## Exercise material
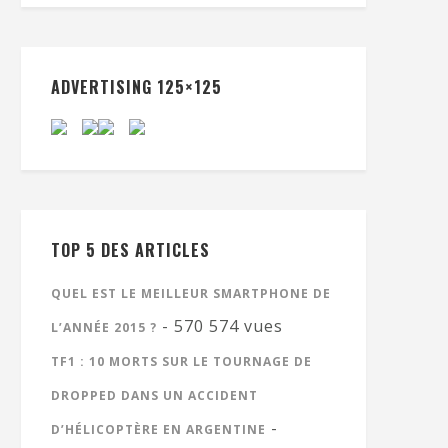
ADVERTISING 125×125
TOP 5 DES ARTICLES
QUEL EST LE MEILLEUR SMARTPHONE DE
- 570 574 vues
L’ANNÉE 2015 ?
TF1 : 10 MORTS SUR LE TOURNAGE DE
DROPPED DANS UN ACCIDENT
-
D’HÉLICOPTÈRE EN ARGENTINE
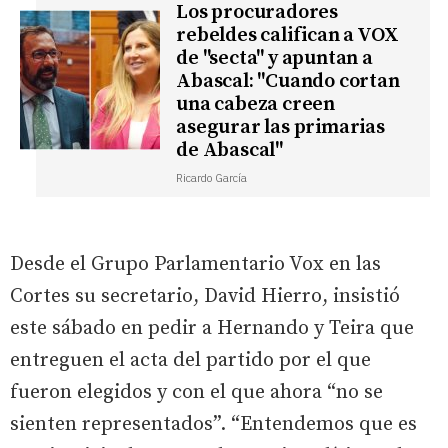
Los procuradores
rebeldes califican a VOX
de "secta" y apuntan a
Abascal: "Cuando cortan
una cabeza creen
asegurar las primarias
de Abascal"
Ricardo García
Desde el Grupo Parlamentario Vox en las
Cortes su secretario, David Hierro, insistió
este sábado en pedir a Hernando y Teira que
entreguen el acta del partido por el que
fueron elegidos y con el que ahora “no se
sienten representados”. “Entendemos que es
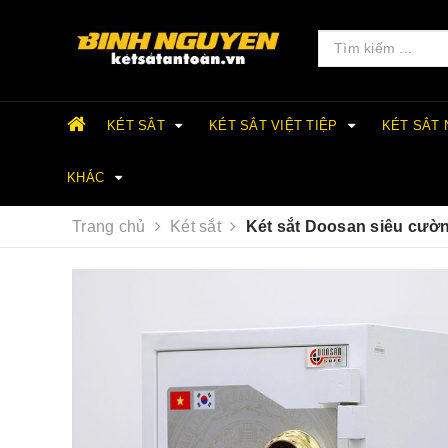
KÉT SẮT
KÉT SẮT VIỆT TIỆP
KÉT SẮT
KHÁC
Trang chủ
Két sắt
Két sắt Doosan siêu cư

## Prompt
Quote the full listing above word for word; exclude every picture from the copy.

## Solution to the problem
ADVERTISING 125×125
TOP 5 DES ARTICLES
QUEL EST LE MEILLEUR SMARTPHONE DE
- 570 574 vues
L’ANNÉE 2015 ?
TF1 : 10 MORTS SUR LE TOURNAGE DE
DROPPED DANS UN ACCIDENT
-
D’HÉLICOPTÈRE EN ARGENTINE
Los procuradores
rebeldes califican a VOX
de "secta" y apuntan a
Abascal: "Cuando cortan
una cabeza creen
asegurar las primarias
de Abascal"
Ricardo García
Desde el Grupo Parlamentario Vox en las
Cortes su secretario, David Hierro, insistió
este sábado en pedir a Hernando y Teira que
entreguen el acta del partido por el que
fueron elegidos y con el que ahora “no se
sienten representados”. “Entendemos que es
KÉT SẮT
KÉT SẮT VIỆT TIỆP
KÉT SẮT
KHÁC
Trang chủ
Két sắt
Két sắt Doosan siêu cư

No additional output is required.